E-force focusing on small environmental changes

Educational group uses individual education, teaches students to alter lifestyles, not “move mountains”

E-force is the environmental club in Collins LLC. and a part of the Collins student government.

The co-chairs, sophomore Elizabeth Danielson and freshman Will McHenry, agree that E-force is more of an educational group than an activist group. They said environmentalism doesn’t have to be a life-changing moral code. 

“It’s more of a lifestyle, a principle that you apply to your life in the way that you go about doing the small things that add up,” Danielson said. “You don’t have to move mountains.”

The E-force meets twice weekly and has chairs who are in charge of specific events. Danielson and McHenry are co-directors of the group. Some students lead the Lake Griffy Trail Stewardship Program, and a human environment chair focuses on how humans interact with the environment and within their own environment.

E-force has stewardship of Griffy Lake, north of campus. In past years they had to take care of recycling for Collins, but now it is handled by maintenance.

The group also puts on films and works with other Collins LLC groups to present joint programs.

E-force takes a very practical approach to environmentalism education. Both Danielson and McHenry showed a disdain for the way environmentalism is portrayed by the media and politicians.

Danielson said the news media likes to show environmentalism as a trend outside of normal behavior, separating it from people’s lives.

“I think the environmentalists that most people see are most prominent,” said McHenry. “These are the people who take it way too seriously and sometimes can’t see reason.”

E-force’s approach is different, but the message is the same.

“We only have one planet, unless we’re trucking to Mars anytime soon,” Danielson said.

E-force is all about doing the small things that everyone can do to save just a little.

“Recycling isn’t that hard,” McHenry said. “It’s really easy. I get really angry when people won’t walk down two flights of stairs to recycle a bottle. Actually I’ve seen people deliberately not recycle something next to a trash can just because it’s their political agenda.”

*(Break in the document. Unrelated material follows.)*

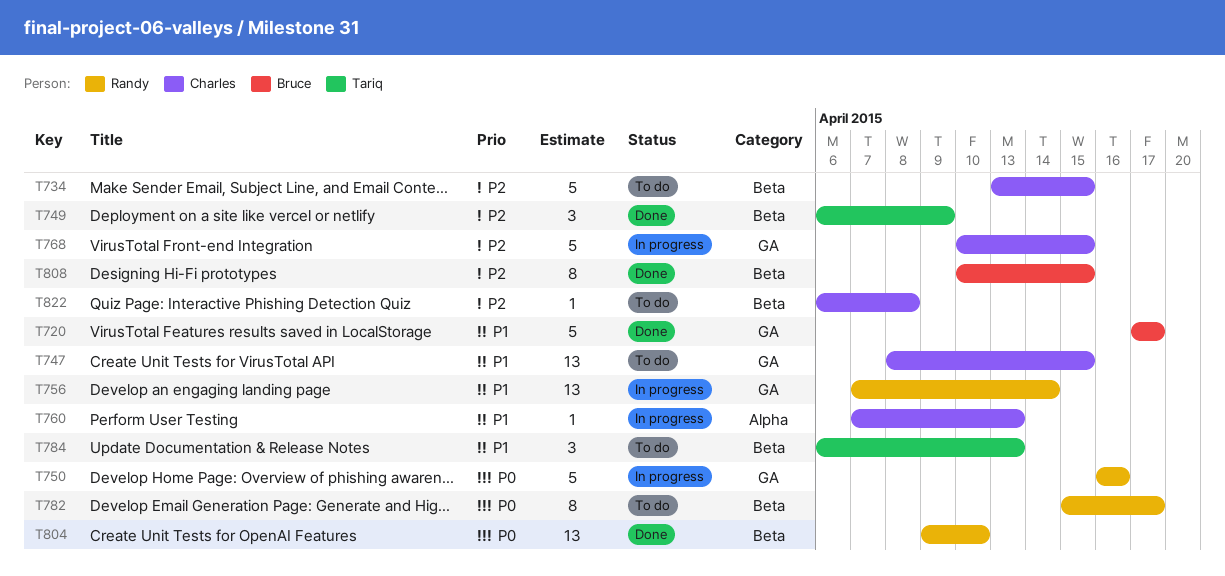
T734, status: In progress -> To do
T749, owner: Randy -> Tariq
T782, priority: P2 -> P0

“The main reason environmentalism is important is because it is sustainable, so efficient and so cheap. It prevents a lot of unnecessary actions,” Danielson said.

E-force reaches out to the Collins community through the Collins Columns, the dorm’s newspaper.

Morgan Eldridge, educational chair, writes a column in the Collins Column every week that shares an environmental tip or story, as well as opportunities in Bloomington.

“Each person in E-force has a different passion that involves the environment,” Eldridge said. “We each take our own facet and run with it.”

The newspaper and the tips are all important ways E-force furthers its main goal: not to move mountains but to teach.

“I think it’s more about individual education,” McHenry said. “Focus on more what individuals can do in their own lives.”